Economic analysis Barten presented, compiled by a Kansas State University specialist, showed a moderate-sized cattle breeding operation could easily cut tens of thousands of dollars from expenses by pre-screening embryos. The savings come mainly from using a smaller herd of recip cows to achieve a producers' production goals. Embruon helps assess genetic merit before cattle are born.

Barten said that the economic analysis addresses cost savings but did not get into higher prices earned by selling groups of offspring with higher genetic merit.

"It stands to reason that when you are making decisions about which embryos to implant, you will choose to invest in developing those of higher genetic merit," he said. "Those bulls or females will be worth more at sale and thus can improve profit potential."

JR Tait, director of genetic product development at Neogen, outlined how that company's commercial beef DNA profiles are helping producers speed herd improvement. He described how Igenity gene markers work in crossbred and straightbred cattle with Angus, Red Angus, Simmental, Hereford, Limousin and Gelbvieh backgrounds. The company's gene markers are uniquely designed to work in mixed-breed cattle.

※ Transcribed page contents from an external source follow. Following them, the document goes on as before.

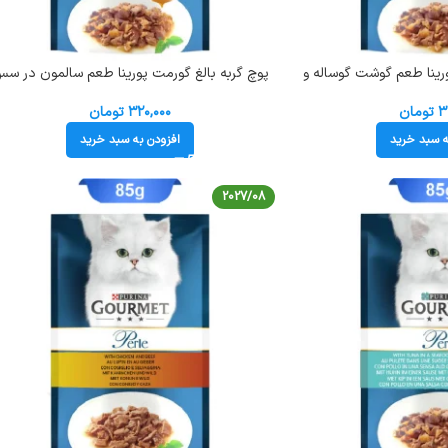
ورینا طعم گوشت گوساله و
پوچ گربه بالغ گورمت پورینا طعم سالمون در س
سبزیجات وزن 85 گرم کد 103238 Gourmet
گوشت گریل وزن 85 گرم کد 103237 met
Pouch
Pou
۳
تومان
۳۲۰,۰۰۰
تومان
ه سبد خرید
افزودن به سبد خرید
2027/08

"This allows producers to use genomics to choose their best commercial heifers out of their high genetic potential bulls for cross-breeding programs that take advantage of heterosis. These practices work together well to speed herd improvement," he said.

Rounding out the conference was Stewart Bauck, vice president of genomics at Neogen. "The Beef Improvement Federation is 50 years old this year," Bauck said, noting that BIF unites academic, breed leaders and cattle producers to empower change.

Igenity was introduced to the beef market at the 2003 BIF conference, he recalled, and is now 15 years old, adding GeneSeek began operations as a university-related start up in 1998 and is celebrating its 20th anniversary.

"Who would have known 50 years ago that we could, for about $30, assay the blueprint of life on a practical scale for any cattle producer? Who would have guessed that we'd read the DNA of unborn bulls and pick the very best ones to raise? And now we look at ideas like gene editing, which give us precise, safe and natural tools to rapidly solve long standing challenges to animal health," he said.

"As we consider the advances of the last 50 years, and honor those who have made so many important contributions, it is very exciting to think about what will come next," Bauck said.